The last two years have been particularly difficult for the industry, primarily because the banks don’t like the sector. We have had to adjust how we run our business because of it.
I’ve been amazed at Edinburgh’s food scene. It seems to be going from strength to strength. More restaurants have opened than shut recently, which is good to see.
Manchester’s going through a fantastic resurgence – it has an exciting vibe like Glasgow. It has a beautiful city centre and people tend to eat out a lot there. I was really pleased to get the Livebait site there, I think it will do really well.
When I was at Sodexo I commuted between Edinburgh and London for 10 years and from a personal point of view that was quite tough, but it was what I had to do then and it was balanced out by what we managed to achieve as a company in that time.

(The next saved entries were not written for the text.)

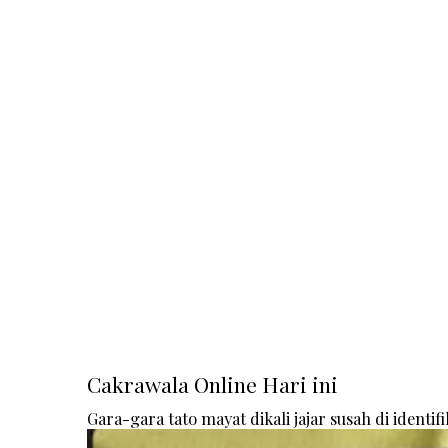
Cakrawala Online Hari ini
Gara-gara tato mayat dikali jajar susah di identifi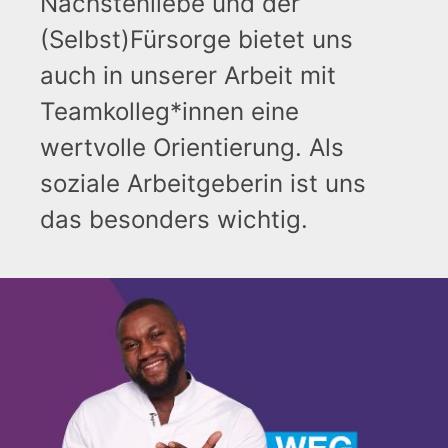
Nächstenliebe und der
(Selbst)Fürsorge bietet uns
auch in unserer Arbeit mit
Teamkolleg*innen eine
wertvolle Orientierung. Als
soziale Arbeitgeberin ist uns
das besonders wichtig.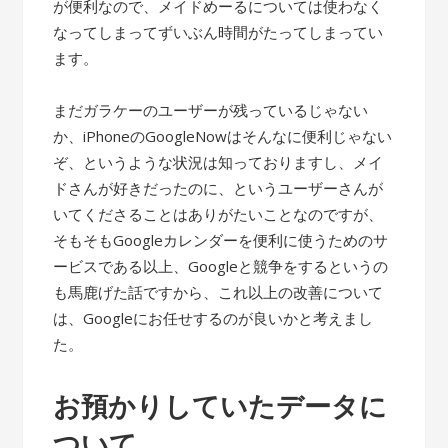
が便利なので、メイドめーるについては使わなく
なってしまってずいぶん時間がたってしまってい
ます。
まだガラケーのユーザーが残っているじゃない
か、iPhoneのGoogleNowはそんなに便利じゃない
ぞ、というような状況は知っておりますし、メイ
ドさんが好きだったのに、というユーザーさんが
いてくださることはありがたいことなのですが、
そもそもGoogleカレンダーを便利に使うためのサ
ービスである以上、Googleと競争をするというの
も馬鹿げた話ですから、これ以上の改善について
は、Googleにお任せするのが良いかと考えまし
た。
お預かりしていたデータに
ついて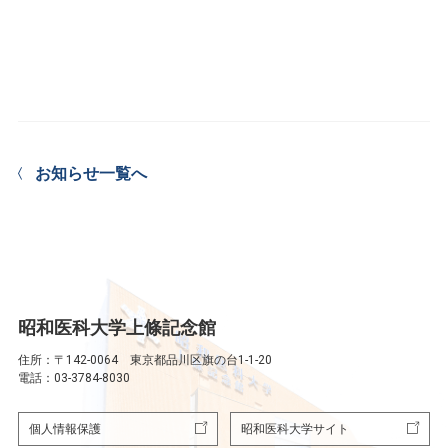
お知らせ一覧へ
昭和医科大学上條記念館
住所：〒142-0064 東京都品川区旗の台1-1-20
電話：03-3784-8030
個人情報保護
昭和医科大学サイト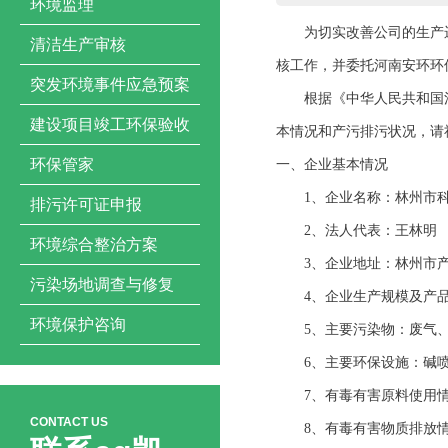
环境监理
为切实改善公司的生产
清洁生产审核
核工作，并委托
河南安环环
突发环境事件应急预案
根据《中华人民共和国
建设项目竣工环保验收
本情况和产污排污状况，请
环保管家
一、企业基本情况
1
、企业名称：
林州市
排污许可证申报
2
、法人代表：
王林明
环境综合整治方案
3
、
企业地址：
林州市
污染场地调查与修复
4
、企业生产规模及产
环境保护咨询
5
、主要污染物：废气
6
、主要环
保设施：
碱
7
、有毒有害原料使用
CONTACT US
8
、有毒有害物质排放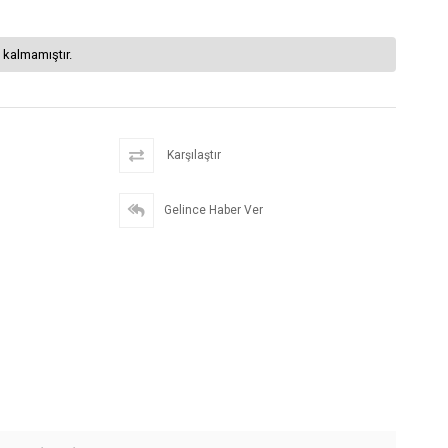
 kalmamıştır.
Karşılaştır
Gelince Haber Ver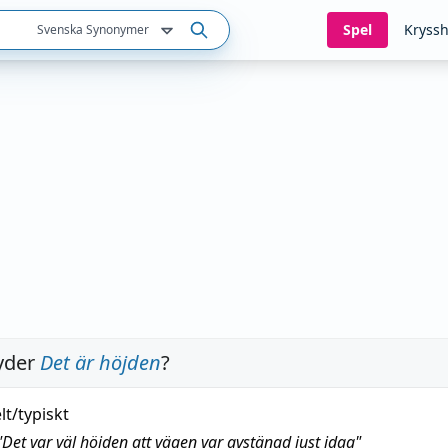
Spel
Kryssh
Svenska Synonymer
yder
Det är höjden
?
lt/typiskt
"
Det var väl höjden att vägen var avstängd just idag
"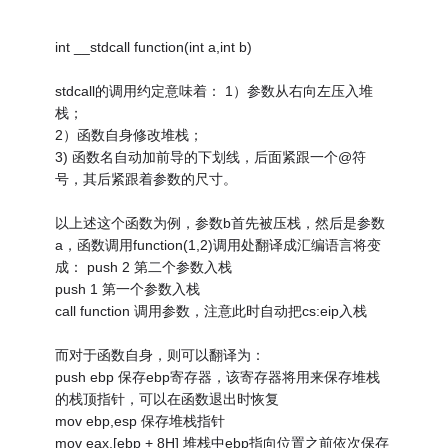
int __stdcall function(int a,int b)
stdcall的调用约定意味着： 1）参数从右向左压入堆
栈；
2）函数自身修改堆栈；
3) 函数名自动加前导的下划线，后面紧跟一个@符
号，其后紧跟着参数的尺寸。
以上述这个函数为例，参数b首先被压栈，然后是参数
a，函数调用function(1,2)调用处翻译成汇编语言将变
成： push 2 第二个参数入栈
push 1 第一个参数入栈
call function 调用参数，注意此时自动把cs:eip入栈
而对于函数自身，则可以翻译为：
push ebp 保存ebp寄存器，该寄存器将用来保存堆栈
的栈顶指针，可以在函数退出时恢复
mov ebp,esp 保存堆栈指针
mov eax,[ebp + 8H] 堆栈中ebp指向位置之前依次保存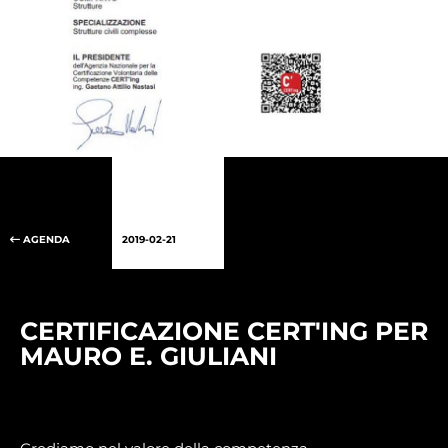
AGENDA
2019-02-21
CERTIFICAZIONE CERT'ING PER
MAURO E. GIULIANI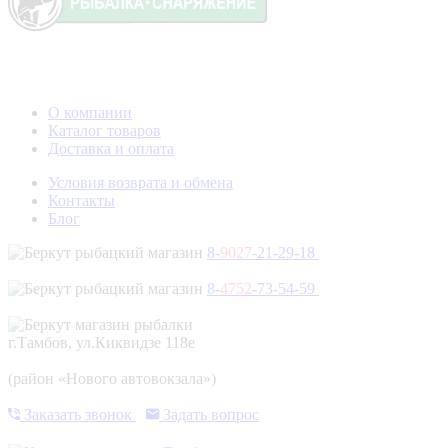
О компании
Каталог товаров
Доставка и оплата
Условия возврата и обмена
Контакты
Блог
8-
9027
-21-29-18
8-
4752
-73-54-59
г.Тамбов, ул.Киквидзе 118е
(район «Нового автовокзала»)
Заказать звонок
Задать вопрос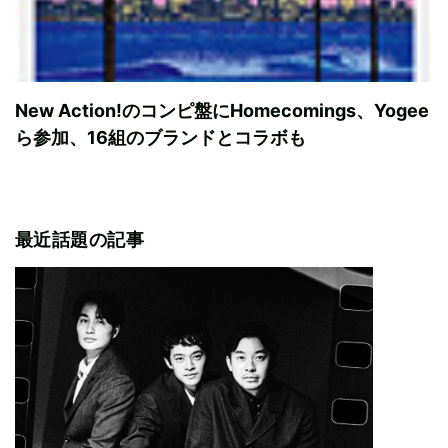
New Action!のコンピ盤にHomecomings、Yogee
ら参加、16組のブランドとコラボも
最近話題の記事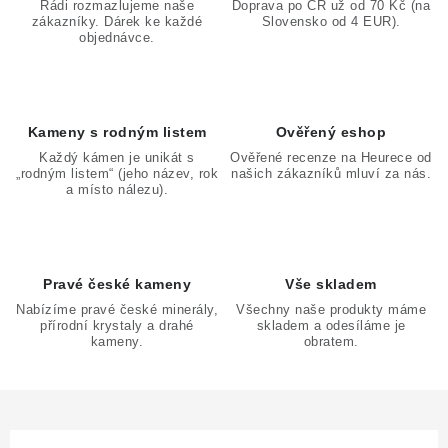
a
Rádi rozmazlujeme naše
Doprava po ČR už od 70 Kč (na
zákazníky. Dárek ke každé
Slovensko od 4 EUR).
c
objednávce.
í
p
r
v
Kameny s rodným listem
Ověřený eshop
k
Každý kámen je unikát s
Ověřené recenze na Heurece od
„rodným listem“ (jeho název, rok
našich zákazníků mluví za nás.
y
a místo nálezu).
v
ý
p
Pravé české kameny
Vše skladem
i
Nabízíme pravé české minerály,
Všechny naše produkty máme
s
přírodní krystaly a drahé
skladem a odesíláme je
u
kameny.
obratem.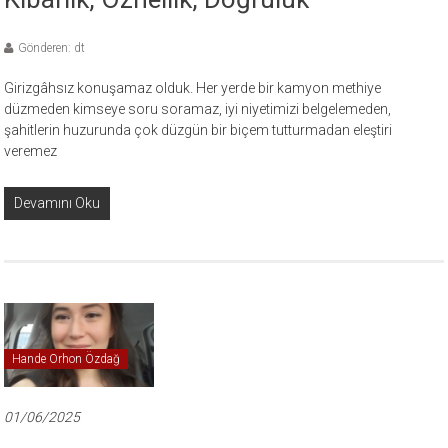
Gönderen: dt
Girizgâhsız konuşamaz olduk. Her yerde bir kamyon methiye
düzmeden kimseye soru soramaz, iyi niyetimizi belgelemeden,
şahitlerin huzurunda çok düzgün bir biçem tutturmadan eleştiri
veremez
Devamını Oku
Hande Orhon Özdağ
01/06/2025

The contract catering business and the restaurant business are completely different. In contract catering you have a defined target market, so you know who you’re aiming at and in most cases it’s also subsidised. However, you do have to watch what’s going on on the high street, as that’s your main competitor and it’s the same with a restaurant in that respect, because in both cases it’s about getting the price right.
It was great to get the chance to open restaurants with Gary Rhodes. He really was at the start of the British food revival and he did it exceptionally well.
In the mid-90s when Conran opened restaurants they’d take a lot of chefs out of the system and we were losing a lot of top end chefs at Sodexo, so we started to use Gary’s kitchen as a training academy for chefs. It was hugely motivational for them to work in a Michelin starred environment and it reduced our turnover of staff to 8 per cent which was fantastic.
I left contract catering in 2003, but I think it provides a very good grounding for someone looking to come into the industry and the opportunity for moving sideways or upwards is great.
We are in the process of gaining MSC accreditation at Café Fish and we are committed to doing the same in Manchester and Leeds at our Livebait sites. We would be fools to ignore ethical practices.
There’s a lot we can do as an industry to support sustainable and ethical practices. When there are restricted quotas of fish we won’t buy them for our restaurants and we use diver produce from the west coast of Scotland, not dredged produce and we’ll only buy cod that’s over five years old for example.
There are three important things you need to find in a business partner to make that partnership successful: Experience, skills and personality. William Rollason, my partner at SBG restaurants, who I first met during a business takeover in 2007, has those qualities – he’s particularly sharp financially too and a thoroughly good egg.
I’m a strong believer in trying not to make the same mistakes twice, but making a mistake is often the only way you learn. Having something that doesn’t work right the first time can sometimes be better than something that does.